Edit

The PSF 2023 annual report as HTML

Here is the Python Software Foundation’s 2023 annual report, as accessible HTML.

The HTML report is available here: 2023 Annual Report - Python Software Foundation. Original: (PDF, 16MB) 2023 PSF Annual Impact Report.

Why I did this

It just doesn’t feel right for content that’s so important to me in my professional and volunteering work, to be so hard to access and reuse. There is a lot in there I’ve had a need to reuse, and I could only do so by linking to my sources, and it seemed inappropriate to be linking to a 16MB (!) PDF document.

Aside from the file weight, the issues with PDFs and accessibility are well documented. Here’s a great read: Why GOV.UK content should be published in HTML and not PDF. My recap is:

  • PDFs are hard to read on mobile as they require a lot of zooming in and out.
  • PDFs are hard to navigate, as they don’t have a table of contents or a way to link to specific sections.
  • They’re hard to search, heavily dependent on how the formatting was applied.
  • There’s no way to customize the font size or colors, which is real useful for people with visual impairments or specific cognitive needs (read: people who want less distractions).
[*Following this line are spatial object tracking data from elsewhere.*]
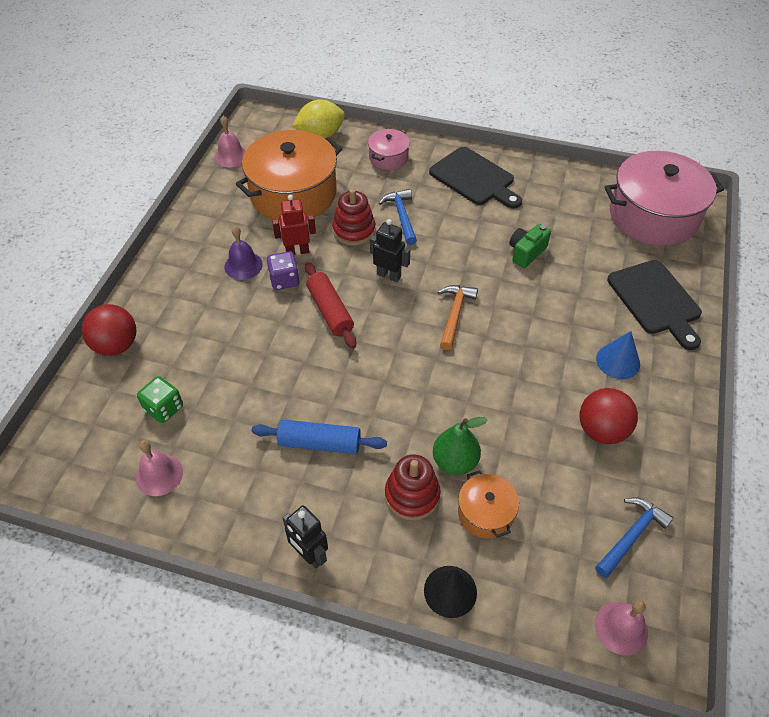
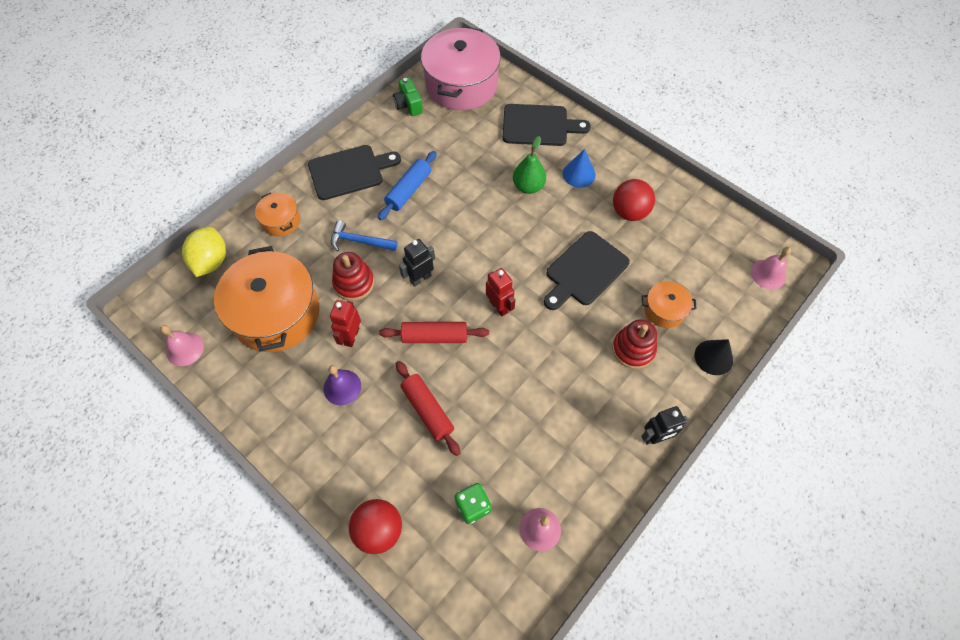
camera: 65 degrees left, 10 degrees up
(248, 335) = (427, 410): none -> red rolling pin
(284, 280) = (380, 359): purple dice -> none
(320, 443) = (562, 394): blue rolling pin -> blue rolling pin (408, 190)
(388, 157) = (281, 220): pink pot -> orange pot
(394, 349) = (499, 306): none -> red robot
(454, 314) = (486, 251): orange hammer -> none
(455, 461) = (617, 310): green pear -> green pear (528, 186)
(487, 411) = (584, 271): none -> black cutting board
(526, 253) = (451, 176): green camera -> green camera (408, 105)
(631, 536) = (711, 237): blue hammer -> none

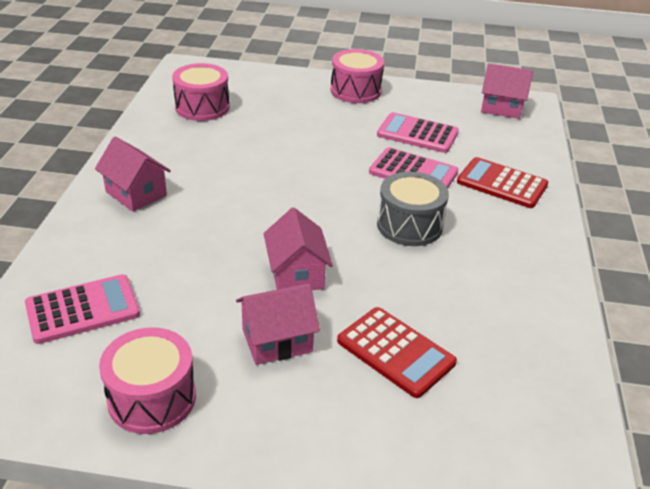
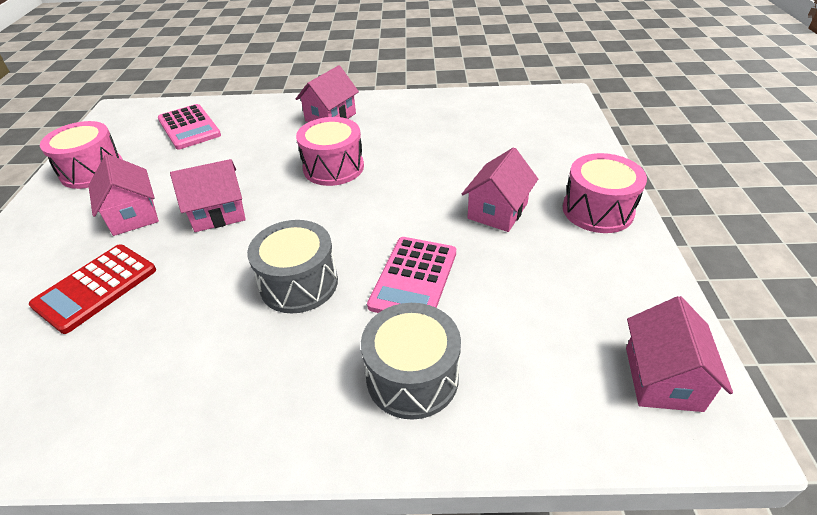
camera: 85 degrees right, 5 degrees up
(202, 107) = (487, 119): pink drum -> pink drum (333, 167)
(344, 127) = (497, 211): none -> pink house
(417, 134) = (514, 276): pink calculator -> none
(502, 183) = (412, 377): red calculator -> grey drum

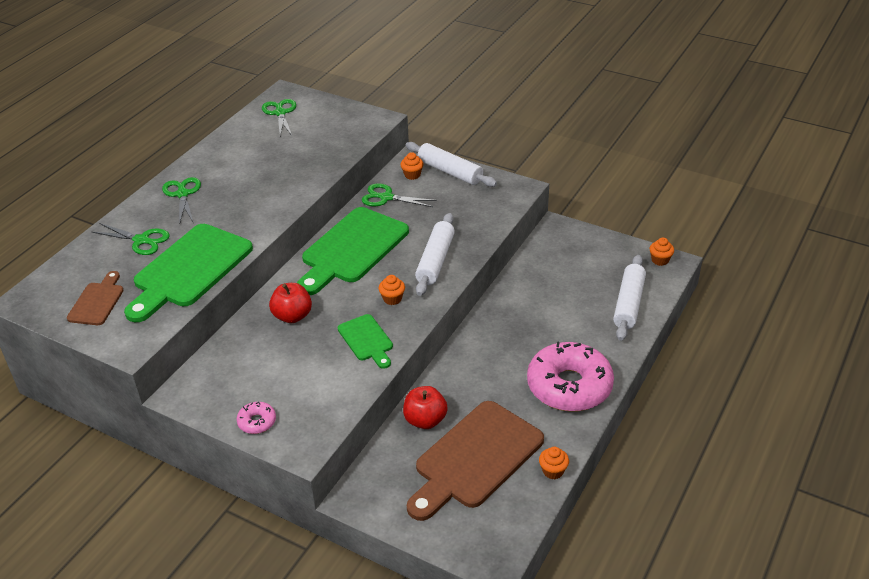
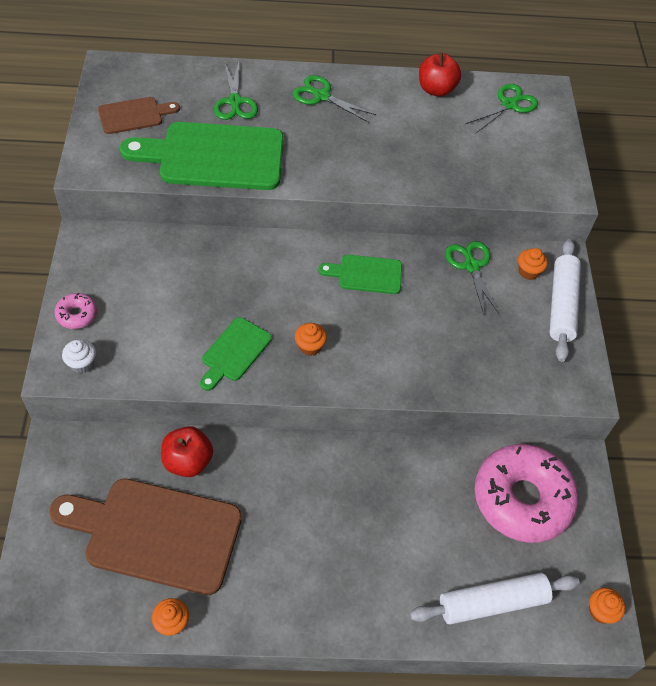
camera: 55 degrees right, 15 degrees up
(182, 194) = (321, 96): green scissors -> green scissors turned 105 degrees counterclockwise
(292, 316) = (235, 272): red apple -> red apple (436, 89)
(309, 432) = (82, 363): none -> white cupcake
(352, 249) = (366, 274): green cutting board -> green cutting board, size x0.51
(435, 261) = (396, 360): white rolling pin -> none
(569, 386) = (311, 588): pink donut -> pink donut (522, 499)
Oh and – all of the above is only in the best case, where the PDF has been produced as a “tagged PDF” with accessibility in mind. Most PDFs aren’t. Most PDF software that developers reach for doesn’t even support creating those tags.

How I did it

Aside from the accessibility, I was also very interested in:

  1. How much there would be room to reduce the file size of the whole thing.
  2. Whether AI tools could be used to speed up the process.

See the full record of the tools and files on GitHub: thibaudcolas / psf-annual-report-2023.

Data extraction

  • pdftoppm to convert whole pages to images
  • pdfimages to extract images from the PDF
  • pdftohtml to extract text content (including links) as HTML
pdftoppm -png -r 150 PSF_Annual_report_2023_v1b.pdf psf
pdfimages -png PSF_Annual_report_2023_v1b.pdf images
pdftohtml -fmt png PSF_Annual_report_2023_v1b.pdf report.html

Conversion to HTML

Using screenshot-to-code to convert PDF page images to Tailwind HTML/CSS. Why Tailwind? It works particularly well for this kind of content, where the design can change a lot from page to page. It also works very well with AI code generation tools.

Here’s a practical example of what the input and output look like in the UI:

Screenshot of the screenshot-to-code interface with a PyCon US 2024 slide converted to HTML with similar color gradient

Since screenshot-to-code operates with raster screenshots, it didn’t have any awareness of where the links in the PDF went, and wasn’t able to recreate them. So this required manually adding afterwards, which I wanted to do anyway to make sure all of the content was preserved as-is. Over about 30 pages, there were maybe one or two where the AI-generated content wasn’t the same wording as the original.

File size reduction

We started with a 16MB PDF. All of it must load regardless of whether users interact with any of it. With no dedicated optimization at all, we probably got some savings just by virtue of moving to HTML. But I also removed all custom fonts, and most decorative images (backgrounds, gradients, effects). Just taking files through ImageOptim in lossless mode, we arrived at a 6.2MB transfer weight (5.9MB of images).

I then optimised with:

  • pngquant to reduce the number of colors in the images (so lossy PNG compression)
  • jpegli to better compress JPEGs.
  • AVIF, a new image format, to see if new formats could take us further.

Sample commands:

avifenc --min 20 --max 30 25-2023-expenses-by-category.png 25-2023-expenses-by-category.avif
pngquant -f --quality=70-80 25-2023-expenses-by-category.png -o 25-2023-expenses-by-category-n.png
avifenc --min 20 --max 30 report-2_1.jpg report-2_1.avif
cjpegli -q 70 report-2_1.jpg report-2_1-li.jpg

With those options,

  • Original total image weight was 5556kb
  • “jpegli + pngquant” weight is 2532kb
  • AVIF weight is 1616kb

I didn’t do any attempt at quantifying the quality loss so it would be identical between AVIF and established formats, just went through it by eye. Aside from the lower file size, I also really appreciate how the “single-format” AVIF approach means not having to worry about whether an image is using the best possible format for its contents or not.

Takeaway

All in all, it took me about 10 hours to go through all of this? It was a fair bit of work but I’m very happy I went through it as it was an excellent occasion to trial those tools and techniques. I still feel like this kind of report format should be the default, but it’s clearly possible to rework it after the fact if needed.

With the techniques and tools in place – it’d probably only take 2-3 hours to go through the same process with another report of the same size. Or even better, just publish HTML from the get-go!